The latest and greatest polymorphic engines would change this code in at least three places, some in many many more ways.

First the code would be rearranged according to a set of predefined permutations of the various lines of code, for instance transforming a string to a byte array then back to a string, or changing from a using loop to an explicit set of statements or a while loop. This set of changes can be done randomly to these instructions and loops.

Second there would be nonsense sprinkled throughout the code, basically dummy code that gets compiled but adds nothing to the actual execution, like simple math functions to calculate a number that never gets used. These nonsense instructions can be sprinkled randomly around the code.

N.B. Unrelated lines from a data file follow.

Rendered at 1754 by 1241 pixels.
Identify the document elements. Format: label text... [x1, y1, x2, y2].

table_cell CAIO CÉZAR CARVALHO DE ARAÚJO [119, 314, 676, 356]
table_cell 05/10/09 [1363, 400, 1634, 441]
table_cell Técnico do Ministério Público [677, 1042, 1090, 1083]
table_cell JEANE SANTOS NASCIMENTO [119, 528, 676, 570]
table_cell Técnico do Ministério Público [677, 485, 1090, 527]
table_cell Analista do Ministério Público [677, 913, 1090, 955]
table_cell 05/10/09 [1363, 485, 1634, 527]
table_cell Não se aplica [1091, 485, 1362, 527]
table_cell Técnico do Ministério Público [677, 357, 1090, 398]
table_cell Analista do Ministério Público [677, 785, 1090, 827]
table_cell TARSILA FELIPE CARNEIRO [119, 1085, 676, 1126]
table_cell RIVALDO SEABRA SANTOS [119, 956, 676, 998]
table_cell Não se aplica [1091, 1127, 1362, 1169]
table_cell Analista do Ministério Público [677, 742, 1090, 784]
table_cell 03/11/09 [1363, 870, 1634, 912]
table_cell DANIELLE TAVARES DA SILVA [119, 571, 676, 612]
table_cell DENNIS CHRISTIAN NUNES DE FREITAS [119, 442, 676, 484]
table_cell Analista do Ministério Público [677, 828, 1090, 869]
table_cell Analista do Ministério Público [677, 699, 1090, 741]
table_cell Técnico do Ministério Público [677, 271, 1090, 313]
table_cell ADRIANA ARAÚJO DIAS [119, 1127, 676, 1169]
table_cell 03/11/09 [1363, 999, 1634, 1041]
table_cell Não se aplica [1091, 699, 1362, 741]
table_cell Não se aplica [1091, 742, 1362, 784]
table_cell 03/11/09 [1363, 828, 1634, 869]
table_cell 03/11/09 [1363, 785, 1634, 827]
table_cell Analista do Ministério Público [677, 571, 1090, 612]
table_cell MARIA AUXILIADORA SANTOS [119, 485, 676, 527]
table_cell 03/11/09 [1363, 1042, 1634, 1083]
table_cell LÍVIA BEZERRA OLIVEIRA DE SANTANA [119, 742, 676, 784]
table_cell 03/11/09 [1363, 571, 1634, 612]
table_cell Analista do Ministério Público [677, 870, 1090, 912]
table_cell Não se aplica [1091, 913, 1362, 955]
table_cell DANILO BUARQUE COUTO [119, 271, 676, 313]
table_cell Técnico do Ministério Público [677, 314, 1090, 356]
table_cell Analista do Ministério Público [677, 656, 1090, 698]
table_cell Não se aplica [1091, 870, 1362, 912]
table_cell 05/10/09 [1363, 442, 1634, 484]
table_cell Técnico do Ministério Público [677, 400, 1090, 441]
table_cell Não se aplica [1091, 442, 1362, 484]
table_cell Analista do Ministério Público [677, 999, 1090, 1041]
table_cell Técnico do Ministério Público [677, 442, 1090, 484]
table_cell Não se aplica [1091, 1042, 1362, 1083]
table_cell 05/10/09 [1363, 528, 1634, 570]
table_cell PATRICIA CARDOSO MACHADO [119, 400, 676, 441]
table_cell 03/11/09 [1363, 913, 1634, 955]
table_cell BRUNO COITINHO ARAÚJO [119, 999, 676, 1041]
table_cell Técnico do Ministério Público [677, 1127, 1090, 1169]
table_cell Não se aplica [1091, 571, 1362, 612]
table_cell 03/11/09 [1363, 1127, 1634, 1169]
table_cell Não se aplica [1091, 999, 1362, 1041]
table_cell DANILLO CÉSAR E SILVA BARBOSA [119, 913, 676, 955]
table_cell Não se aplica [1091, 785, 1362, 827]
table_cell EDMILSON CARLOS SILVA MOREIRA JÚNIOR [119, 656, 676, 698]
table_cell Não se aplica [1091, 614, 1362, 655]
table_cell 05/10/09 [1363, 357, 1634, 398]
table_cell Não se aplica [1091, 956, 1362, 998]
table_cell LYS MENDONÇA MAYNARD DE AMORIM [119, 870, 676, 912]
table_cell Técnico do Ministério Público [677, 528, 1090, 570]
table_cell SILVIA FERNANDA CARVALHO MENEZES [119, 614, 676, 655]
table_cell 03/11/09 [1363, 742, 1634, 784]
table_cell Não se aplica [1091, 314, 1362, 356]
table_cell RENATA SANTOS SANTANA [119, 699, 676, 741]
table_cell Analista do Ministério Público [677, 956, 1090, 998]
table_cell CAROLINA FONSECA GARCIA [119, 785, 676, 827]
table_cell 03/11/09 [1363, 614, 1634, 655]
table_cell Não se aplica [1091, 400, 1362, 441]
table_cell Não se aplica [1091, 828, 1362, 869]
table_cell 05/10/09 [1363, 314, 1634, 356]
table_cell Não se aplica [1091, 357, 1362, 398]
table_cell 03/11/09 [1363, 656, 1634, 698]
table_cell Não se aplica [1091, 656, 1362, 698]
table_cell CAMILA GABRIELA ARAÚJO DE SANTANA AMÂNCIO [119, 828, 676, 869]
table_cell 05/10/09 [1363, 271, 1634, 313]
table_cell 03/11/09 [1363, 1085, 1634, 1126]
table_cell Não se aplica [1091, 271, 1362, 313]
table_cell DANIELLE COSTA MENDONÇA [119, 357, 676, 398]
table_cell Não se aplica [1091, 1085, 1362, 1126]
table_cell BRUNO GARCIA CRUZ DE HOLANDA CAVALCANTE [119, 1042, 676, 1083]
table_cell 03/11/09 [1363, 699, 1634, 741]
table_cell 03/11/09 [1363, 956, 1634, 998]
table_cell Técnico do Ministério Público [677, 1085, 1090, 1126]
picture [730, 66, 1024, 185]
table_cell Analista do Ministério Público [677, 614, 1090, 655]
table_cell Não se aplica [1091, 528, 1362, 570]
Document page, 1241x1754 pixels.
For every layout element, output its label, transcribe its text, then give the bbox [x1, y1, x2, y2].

Third once compiled the bytecode of the PE header and the actual code would be rearranged using predefined permutations changing a byte move to a byte increment, a byte decrement and stack push a pointer move and a stack pop to do the move… this swapping can be randomized.

These are just permutations, obfuscation thru encryption routines and numeric oracles and magic numbers are not included in this. Nor is code re-sequencing included which just moves functions and variables around to change the signature/hash of the file. Just assume that if it is well thought out these other techniques will be used as well to produce polymorphism.  This doesn’t include the various anti-debugging and virtualization detection routines that are typically injected (and polymorphed) into the code prior to or after the original code is polymorphed.

Lastly code is typically obfuscated using normal language specific tools (dotfuscator) and packed using typical PE packers like UPX/PEtite/etc… The use of these isn’t an obvious sign of malware since many legitimate software vendors use these to protect their code from reverse engineering. Though a simple change at the code level creates a completely different MD5/SHA signature after a UPX packing, multiple levels of changes make one piece of code morph-able into many thousands to many millions of variations (or beyond).